Portland Community College’s Board of Directors was slated to vote Thursday evening on a vaccine mandate, which would come into effect during the winter term, but it postponed that decision until next month.
Earlier this summer, PCC had initially decided against a vaccine mandate — a decision which came from President Mark Mitsui and the college’s COVID-19 Opening Leadership Team.
As COVID-19 case numbers continue to rise in Oregon, PCC’s board was to reconsider a mandate Thursday, but the majority of board members voted to table that decision until the next board meeting.
In the meantime, board members said they hope to gather more information on what things look like at other community colleges that do have a mandate, and to look at a potential mandate more thoroughly through a racial equity lens.
“At a certain point, when you institute a mandate, you are going to disenroll students for not following the mandate,” President Mitsui said, noting that many students who are hesitant to get vaccinated come from communities of color and immigrant communities.
Director Tiffani Penson, who is Black, spoke against a mandate — stating it would not help communities of color.
“The issue is not really whether we believe in vaccination. The real issue is how do we get us there, and making sure that all voices are heard and respecting the different people, the different demographics, and at the same time sticking with our mission, which is providing access to all,” Penson said.
PCC Director Dan Saltzman is one of the board members who has continued to be vocally supportive of a mandate.
“When we come back a month from now, we need to consider social justice and racial justice as it stacks up against the facts we are facing in a pandemic,” Saltzman said. “I support putting this off, because I don’t sense that there are the votes here tonight to pass this mandate, and I’ll pray that in a month that will change, and it will pass, and we will do the right thing for our employees and students, the right thing for our compatriots in this world.”
About 10 people spoke during the public comment section of the board meeting Thursday evening, many of them staff and faculty members supportive of a vaccine mandate. Some people outside of the PCC community also spoke.
“I’m calling to encourage your board to pass a vaccination requirement,” said Lisa Fragala, a board member at Lane Community College — the only community college in Oregon to fully require a COVID-19 vaccination or valid exemption for in-person students and staff.

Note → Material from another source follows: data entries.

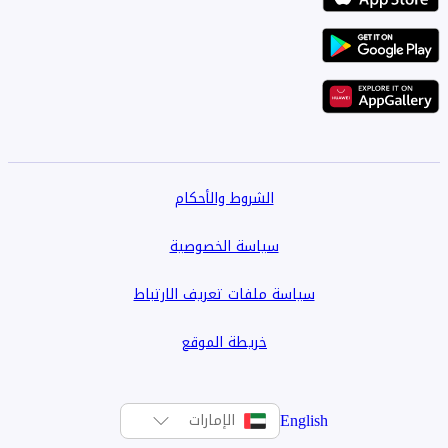
الشروط والأحكام
سياسة الخصوصية
سياسة ملفات تعريف الارتباط
خريطة الموقع
English
الإمارات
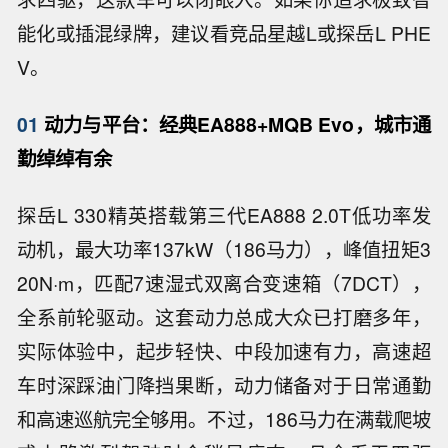
能化或插混绿牌，建议看竞品星越L或探岳L PHE
V。
01
动力与平台：经典EA888+MQB Evo，城市通
勤绰绰有余
探岳L 330精英搭载第三代EA888 2.0T低功率发
动机，最大功率137kW（186马力），峰值扭矩3
20N·m，匹配7速湿式双离合变速箱（7DCT），
全系前轮驱动。这套动力总成大众已打磨多年，
实际体验中，起步轻快、中段加速有力，高速超
车时深踩油门降挡果断，动力储备对于日常通勤
和高速巡航完全够用。不过，186马力在满载爬坡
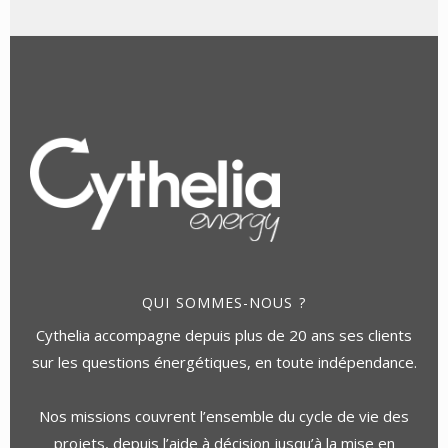
QUI SOMMES-NOUS ?
Cythelia accompagne depuis plus de 20 ans ses clients
sur les questions énergétiques, en toute indépendance.
Nos missions couvrent l’ensemble du cycle de vie des
projets, depuis l’aide à décision jusqu’à la mise en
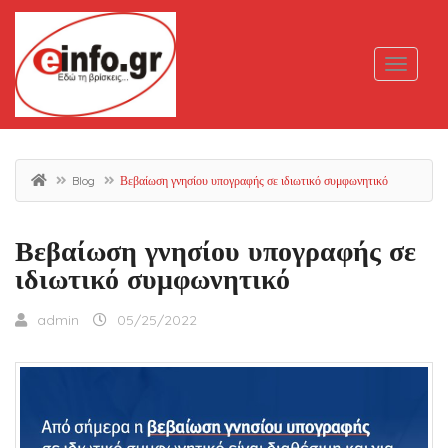
Blog
Βεβαίωση γνησίου υπογραφής σε ιδιωτικό συμφωνητικό
Βεβαίωση γνησίου υπογραφής σε
ιδιωτικό συμφωνητικό
admin
05/25/2022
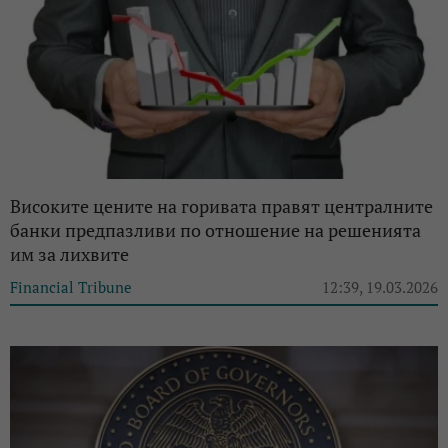
Високите цените на горивата правят централните
банки предпазливи по отношение на решенията
им за лихвите
Financial Tribune
12:39, 19.03.2026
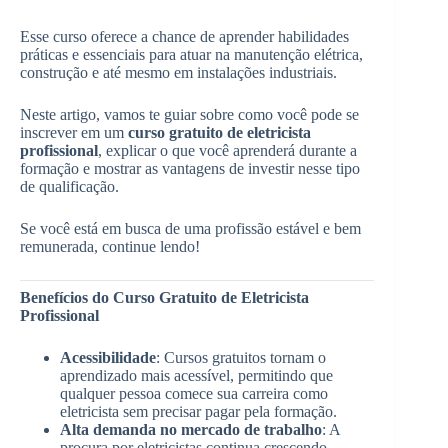
Esse curso oferece a chance de aprender habilidades
práticas e essenciais para atuar na manutenção elétrica,
construção e até mesmo em instalações industriais.
Neste artigo, vamos te guiar sobre como você pode se
inscrever em um
curso gratuito de eletricista
profissional
, explicar o que você aprenderá durante a
formação e mostrar as vantagens de investir nesse tipo
de qualificação.
Se você está em busca de uma profissão estável e bem
remunerada, continue lendo!
Benefícios do Curso Gratuito de Eletricista
Profissional
Acessibilidade
: Cursos gratuitos tornam o
aprendizado mais acessível, permitindo que
qualquer pessoa comece sua carreira como
eletricista sem precisar pagar pela formação.
Alta demanda no mercado de trabalho
: A
procura por eletricistas continua crescendo,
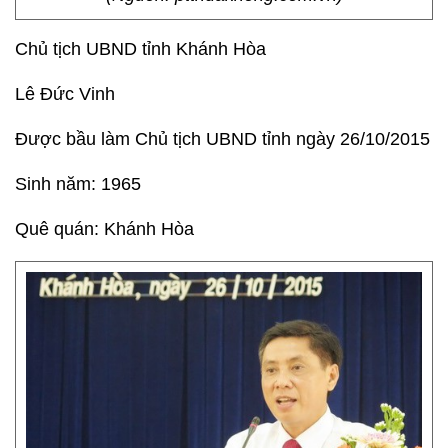
Chủ tịch UBND tỉnh Khánh Hòa
Lê Đức Vinh
Được bầu làm Chủ tịch UBND tỉnh ngày 26/10/2015
Sinh năm: 1965
Quê quán: Khánh Hòa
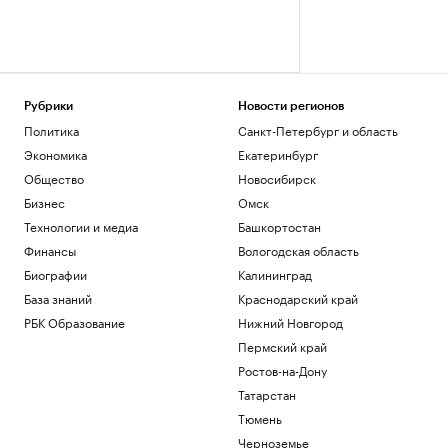
Рубрики
Новости регионов
Политика
Санкт-Петербург и область
Экономика
Екатеринбург
Общество
Новосибирск
Бизнес
Омск
Технологии и медиа
Башкортостан
Финансы
Вологодская область
Биографии
Калининград
База знаний
Краснодарский край
РБК Образование
Нижний Новгород
Пермский край
Ростов-на-Дону
Татарстан
Тюмень
Черноземье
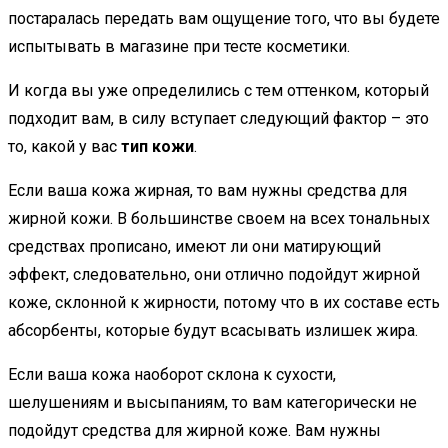
постаралась передать вам ощущение того, что вы будете
испытывать в магазине при тесте косметики.
И когда вы уже определились с тем оттенком, который
подходит вам, в силу вступает следующий фактор – это
то, какой у вас
тип кожи
.
Если ваша кожа жирная, то вам нужны средства для
жирной кожи. В большинстве своем на всех тональных
средствах прописано, имеют ли они матирующий
эффект, следовательно, они отлично подойдут жирной
коже, склонной к жирности, потому что в их составе есть
абсорбенты, которые будут всасывать излишек жира.
Если ваша кожа наоборот склона к сухости,
шелушениям и высыпаниям, то вам категорически не
подойдут средства для жирной коже. Вам нужны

Multiple health care workers also spoke during Thursday’s board meeting — speaking to the increasing number of Oregon COVID-19 cases and the delta variant’s effect on the spread of the virus.
“It’s true that everyone has the right to refuse a medical intervention for their own good,” said Teri Mills, a registered nurse and a retired PCC faculty member. “But, vaccines not only protect the person vaccinated, but also that person’s family, neighbors, classmates and coworkers.”
Some PCC community members felt entirely shut out of the decision-making process.
“The decisions themselves are disassociated from real people,” Davina Ramirez, a professor at PCC, told OPB prior to the Thursday board meeting.
PCC is planning on a “sustained reopening” for the fall term, meaning that a bulk of classes will remain online and remote. But, some courses will be taught in-person, such as those in the medical and dental fields, some art and physical education classes and others.
Ramirez teaches English for speakers of other languages, or ESOL, a department that will have more face-to-face classes than others.
“I think about the possibility that my classroom is going to become a vector,” she said, “that somehow inadvertently by face-to-face teaching, it’s going to lead to someone’s death, someone’s hospitalization.”
Ramirez said she’s excited to return to the classroom and see her students, but she’s also nervous. She acknowledges that for her students specifically, face-to-face instruction is crucial, and a vaccine requirement could make that feel safer.
“Whenever you talk about things that impact the most marginalized, the poorest, the least empowered, and the most needy students, and the students who are almost exclusively of color — those are my students. That’s my community as well,” said Ramirez, who is Mexican American. “They need face-to-face instruction desperately or they will either go to another college, or they’ll fall through the cracks and possibly lose years of education.”
Ramirez believes mandating the vaccine could help students like hers, who are primarily people of color, feel less hesitant.
“Students who lack information about the vaccine, who don’t know how to get it, they don’t know where to turn or who to trust, maybe,” Ramirez told OPB earlier this week. “The beauty of what I do is my students do trust me. They do trust our program.”
If PCC were to enact a vaccine mandate, it would follow the lead of all seven of Oregon’s public universities. Lane Community College in Eugene is the only community college in the state to have fully enacted a vaccine mandate. Central Oregon Community College in Bend is requiring the vaccine, or a valid exemption, for students living in on-campus housing or working in clinical settings.
Oregon Gov. Kate Brown Thursday announced a requirement that K-12 school employees and volunteers be vaccinated against COVID-19. Washington Gov. Jay Inslee announced a similar requirement Wednesday, also extending it to higher education institutions.
“It’s definitely a tough topic … and I appreciate the opportunity to discuss it further,” Board Chair Mohamed Alyajouri said of a potential vaccine mandate. “Sometimes you want closure, but in this case it was good reasoning to have it be delayed and have more information if that’s going to help people feel better about the decision they’re making.”